## Records for the task
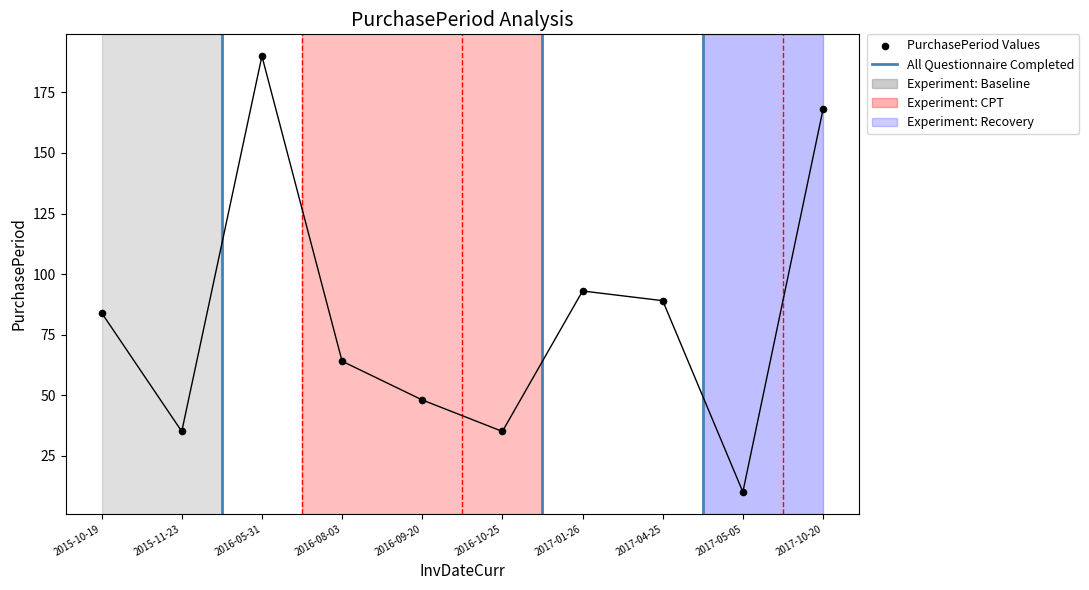

What is the ratio of the value at 2016-10-25 to the value at 2017-01-26?

0.4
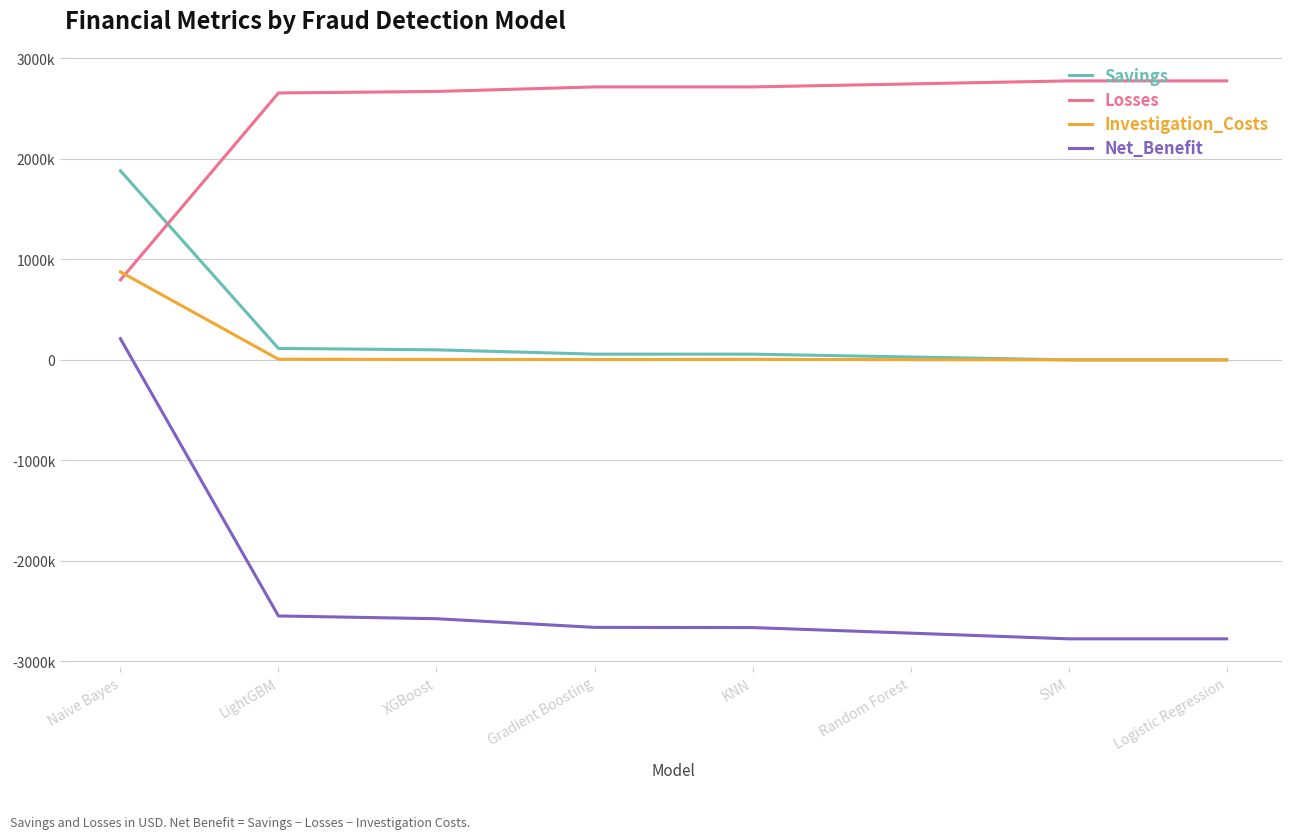

What is the difference between the maximum and minimum values in the Savings series?

1881000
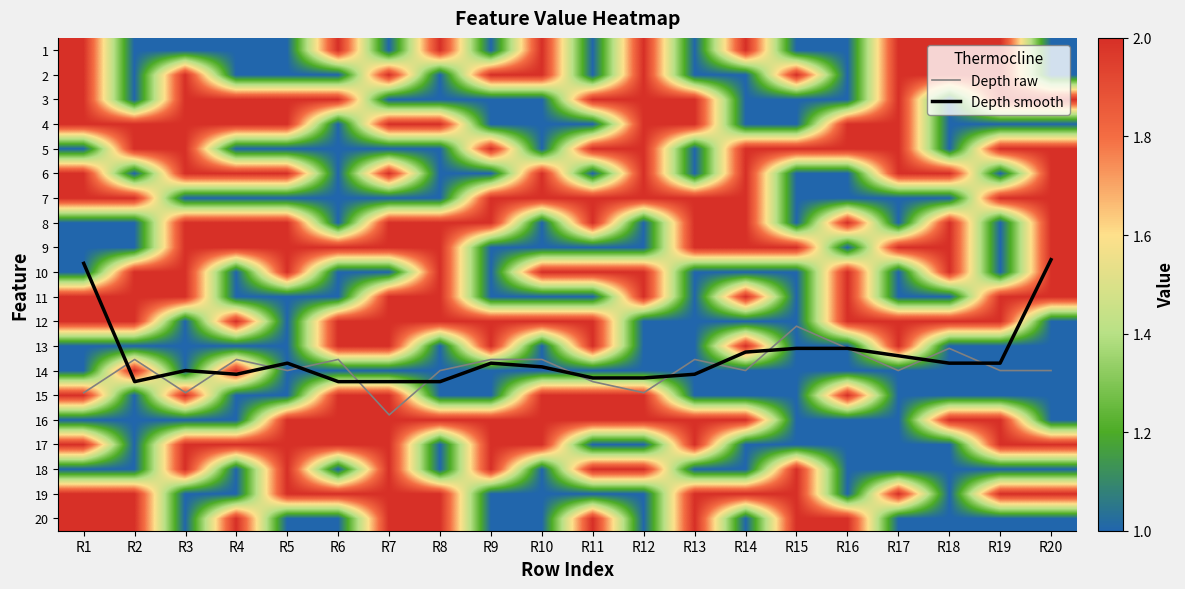

The 18 series shows 1.0 at R8. True or false?

True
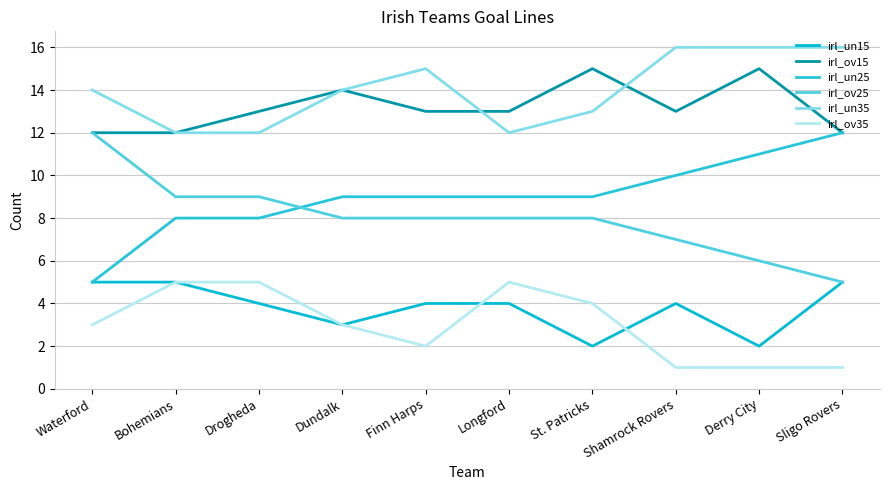

How many lines are shown in the chart?

6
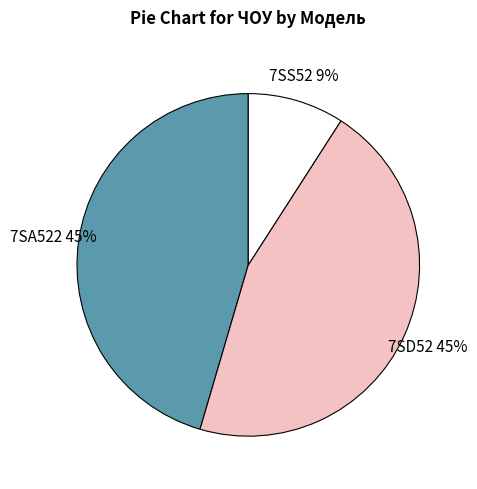

Does 7SD52 represent more than half of the total?

No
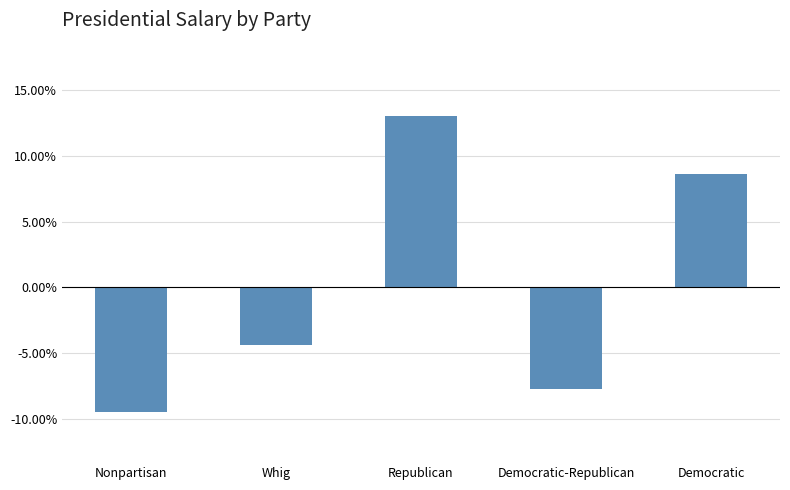

Are the bars horizontal?

No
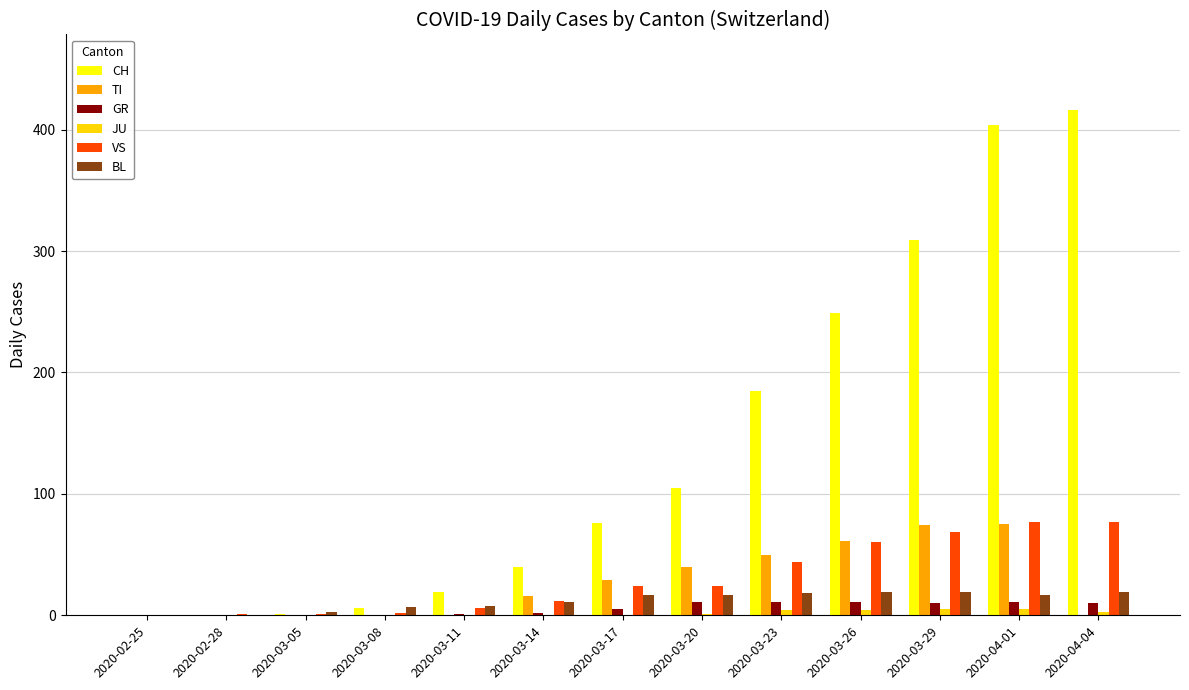

Does the chart contain stacked bars?

No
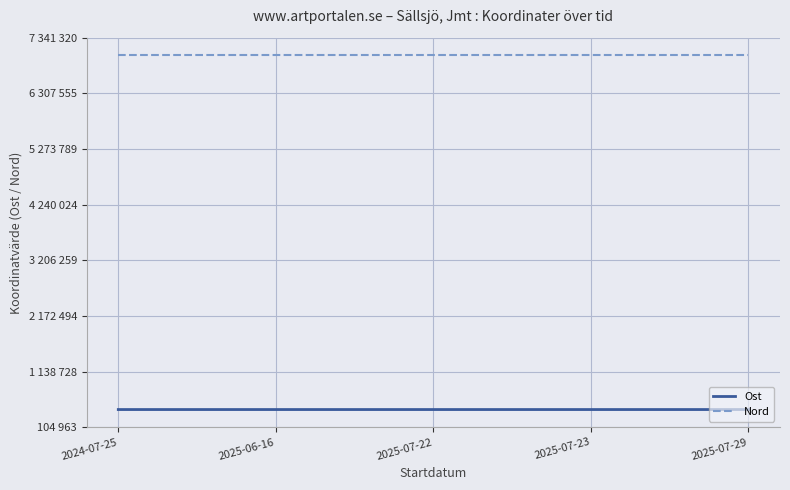

At which category does the chart reach its peak across all series?

2024-07-25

## The problem
Gather every line in the items above that contains the string "chart", with case counting as a difference.

## Solution below
How many lines are shown in the chart?
Does the chart contain stacked bars?
At which category does the chart reach its peak across all series?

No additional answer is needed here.